* BRIEF:
Copy each line of the data beneath in which the word "PlayStation" appears.

Collected data:
━━━━━━━━━━━━━━━━━━━━━━━━━━━━━━
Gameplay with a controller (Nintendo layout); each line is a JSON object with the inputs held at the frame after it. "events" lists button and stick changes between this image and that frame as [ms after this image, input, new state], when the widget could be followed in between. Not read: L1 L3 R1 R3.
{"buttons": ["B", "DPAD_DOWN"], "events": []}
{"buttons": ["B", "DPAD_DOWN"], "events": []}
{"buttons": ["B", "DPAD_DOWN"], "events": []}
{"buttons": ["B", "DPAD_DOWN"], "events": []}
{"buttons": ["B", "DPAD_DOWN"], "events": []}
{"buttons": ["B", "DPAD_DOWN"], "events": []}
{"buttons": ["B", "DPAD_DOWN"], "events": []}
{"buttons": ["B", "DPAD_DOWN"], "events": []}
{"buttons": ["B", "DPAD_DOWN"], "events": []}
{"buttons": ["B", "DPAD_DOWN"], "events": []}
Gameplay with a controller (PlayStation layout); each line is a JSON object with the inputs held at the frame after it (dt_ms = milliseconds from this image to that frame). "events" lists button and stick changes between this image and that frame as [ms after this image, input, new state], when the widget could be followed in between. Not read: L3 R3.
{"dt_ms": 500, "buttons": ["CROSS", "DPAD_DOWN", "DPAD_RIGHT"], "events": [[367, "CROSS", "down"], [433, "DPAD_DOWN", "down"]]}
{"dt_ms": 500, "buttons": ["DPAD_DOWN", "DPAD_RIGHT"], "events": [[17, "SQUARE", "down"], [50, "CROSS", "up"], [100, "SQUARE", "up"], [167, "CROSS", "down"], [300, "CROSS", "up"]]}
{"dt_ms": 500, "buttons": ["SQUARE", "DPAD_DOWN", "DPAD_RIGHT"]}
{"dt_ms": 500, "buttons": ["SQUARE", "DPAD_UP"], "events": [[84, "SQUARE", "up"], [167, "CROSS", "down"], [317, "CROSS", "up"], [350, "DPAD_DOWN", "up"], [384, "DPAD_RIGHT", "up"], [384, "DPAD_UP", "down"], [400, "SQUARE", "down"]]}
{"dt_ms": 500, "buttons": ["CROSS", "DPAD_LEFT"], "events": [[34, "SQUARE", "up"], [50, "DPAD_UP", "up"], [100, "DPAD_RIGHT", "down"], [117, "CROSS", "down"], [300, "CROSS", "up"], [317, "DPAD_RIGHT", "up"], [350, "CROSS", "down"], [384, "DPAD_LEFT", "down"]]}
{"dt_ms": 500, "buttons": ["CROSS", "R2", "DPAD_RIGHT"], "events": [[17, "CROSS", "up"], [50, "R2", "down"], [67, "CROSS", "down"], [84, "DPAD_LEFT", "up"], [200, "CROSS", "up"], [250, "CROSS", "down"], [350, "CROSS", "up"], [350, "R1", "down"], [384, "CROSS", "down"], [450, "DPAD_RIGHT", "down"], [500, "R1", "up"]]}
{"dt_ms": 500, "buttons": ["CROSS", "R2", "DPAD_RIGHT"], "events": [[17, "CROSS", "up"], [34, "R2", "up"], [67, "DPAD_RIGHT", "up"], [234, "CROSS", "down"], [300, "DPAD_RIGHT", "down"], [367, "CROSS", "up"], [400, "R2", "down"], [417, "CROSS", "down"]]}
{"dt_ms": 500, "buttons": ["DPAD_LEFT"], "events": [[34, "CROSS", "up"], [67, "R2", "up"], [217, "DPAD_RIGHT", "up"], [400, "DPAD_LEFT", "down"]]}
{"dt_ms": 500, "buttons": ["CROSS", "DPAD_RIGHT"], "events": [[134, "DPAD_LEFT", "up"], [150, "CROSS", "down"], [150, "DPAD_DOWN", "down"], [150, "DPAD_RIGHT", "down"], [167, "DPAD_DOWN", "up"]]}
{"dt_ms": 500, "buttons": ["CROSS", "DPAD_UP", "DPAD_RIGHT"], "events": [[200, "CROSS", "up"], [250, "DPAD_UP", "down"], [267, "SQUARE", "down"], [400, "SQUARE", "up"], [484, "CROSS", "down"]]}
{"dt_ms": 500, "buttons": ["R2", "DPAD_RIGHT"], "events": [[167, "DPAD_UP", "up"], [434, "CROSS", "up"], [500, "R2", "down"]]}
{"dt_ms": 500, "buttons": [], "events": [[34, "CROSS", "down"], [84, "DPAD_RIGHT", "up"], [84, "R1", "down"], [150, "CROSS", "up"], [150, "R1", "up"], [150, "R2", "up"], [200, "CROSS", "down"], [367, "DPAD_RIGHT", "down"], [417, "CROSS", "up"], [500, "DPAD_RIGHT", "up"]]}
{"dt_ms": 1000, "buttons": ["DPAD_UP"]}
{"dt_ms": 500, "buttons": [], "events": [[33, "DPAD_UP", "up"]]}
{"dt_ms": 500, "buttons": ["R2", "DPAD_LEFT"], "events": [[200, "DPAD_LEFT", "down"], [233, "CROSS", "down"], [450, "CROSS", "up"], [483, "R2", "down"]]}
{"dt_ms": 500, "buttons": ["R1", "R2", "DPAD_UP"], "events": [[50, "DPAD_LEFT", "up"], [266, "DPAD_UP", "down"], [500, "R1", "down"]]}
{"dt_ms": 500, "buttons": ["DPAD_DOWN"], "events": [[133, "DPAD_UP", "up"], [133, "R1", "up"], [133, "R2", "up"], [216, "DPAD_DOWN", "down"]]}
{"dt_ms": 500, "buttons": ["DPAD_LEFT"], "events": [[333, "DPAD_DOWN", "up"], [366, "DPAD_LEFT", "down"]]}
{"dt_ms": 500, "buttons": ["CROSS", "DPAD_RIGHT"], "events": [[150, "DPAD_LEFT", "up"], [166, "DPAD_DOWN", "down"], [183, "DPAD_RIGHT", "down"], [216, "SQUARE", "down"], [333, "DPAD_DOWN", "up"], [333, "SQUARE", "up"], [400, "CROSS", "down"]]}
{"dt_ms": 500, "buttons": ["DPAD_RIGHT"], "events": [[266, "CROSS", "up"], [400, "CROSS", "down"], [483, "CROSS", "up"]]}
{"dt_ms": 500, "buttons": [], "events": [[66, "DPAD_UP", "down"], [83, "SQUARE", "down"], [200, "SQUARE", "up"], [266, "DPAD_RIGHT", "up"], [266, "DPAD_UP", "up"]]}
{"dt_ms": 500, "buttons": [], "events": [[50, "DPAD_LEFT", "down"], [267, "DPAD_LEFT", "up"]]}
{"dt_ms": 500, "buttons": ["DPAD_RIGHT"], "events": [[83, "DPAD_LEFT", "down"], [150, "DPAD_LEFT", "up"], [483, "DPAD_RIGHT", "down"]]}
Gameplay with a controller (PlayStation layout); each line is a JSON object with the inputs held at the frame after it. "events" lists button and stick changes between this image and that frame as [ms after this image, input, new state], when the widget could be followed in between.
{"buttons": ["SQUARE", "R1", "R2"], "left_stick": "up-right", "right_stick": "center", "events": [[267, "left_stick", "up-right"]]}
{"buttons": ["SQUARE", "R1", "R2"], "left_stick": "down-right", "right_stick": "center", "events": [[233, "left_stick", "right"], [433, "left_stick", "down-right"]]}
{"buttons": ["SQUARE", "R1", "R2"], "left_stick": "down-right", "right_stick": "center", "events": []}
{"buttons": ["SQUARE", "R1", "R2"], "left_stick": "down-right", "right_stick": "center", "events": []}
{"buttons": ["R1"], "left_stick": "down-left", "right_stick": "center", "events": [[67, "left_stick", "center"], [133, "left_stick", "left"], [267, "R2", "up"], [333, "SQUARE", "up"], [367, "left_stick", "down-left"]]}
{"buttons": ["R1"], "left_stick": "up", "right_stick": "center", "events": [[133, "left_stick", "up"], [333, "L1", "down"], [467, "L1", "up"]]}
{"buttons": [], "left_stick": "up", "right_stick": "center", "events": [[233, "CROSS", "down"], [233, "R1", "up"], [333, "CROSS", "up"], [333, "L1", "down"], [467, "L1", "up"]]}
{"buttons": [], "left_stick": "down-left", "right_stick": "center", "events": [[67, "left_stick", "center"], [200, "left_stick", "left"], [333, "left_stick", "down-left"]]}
━━━━━━━━━━━━━━━━━━━━━━━━━━━━━━
* WRITTEN SOLUTION:
Gameplay with a controller (PlayStation layout); each line is a JSON object with the inputs held at the frame after it (dt_ms = milliseconds from this image to that frame). "events" lists button and stick changes between this image and that frame as [ms after this image, input, new state], when the widget could be followed in between. Not read: L3 R3.
Gameplay with a controller (PlayStation layout); each line is a JSON object with the inputs held at the frame after it. "events" lists button and stick changes between this image and that frame as [ms after this image, input, new state], when the widget could be followed in between.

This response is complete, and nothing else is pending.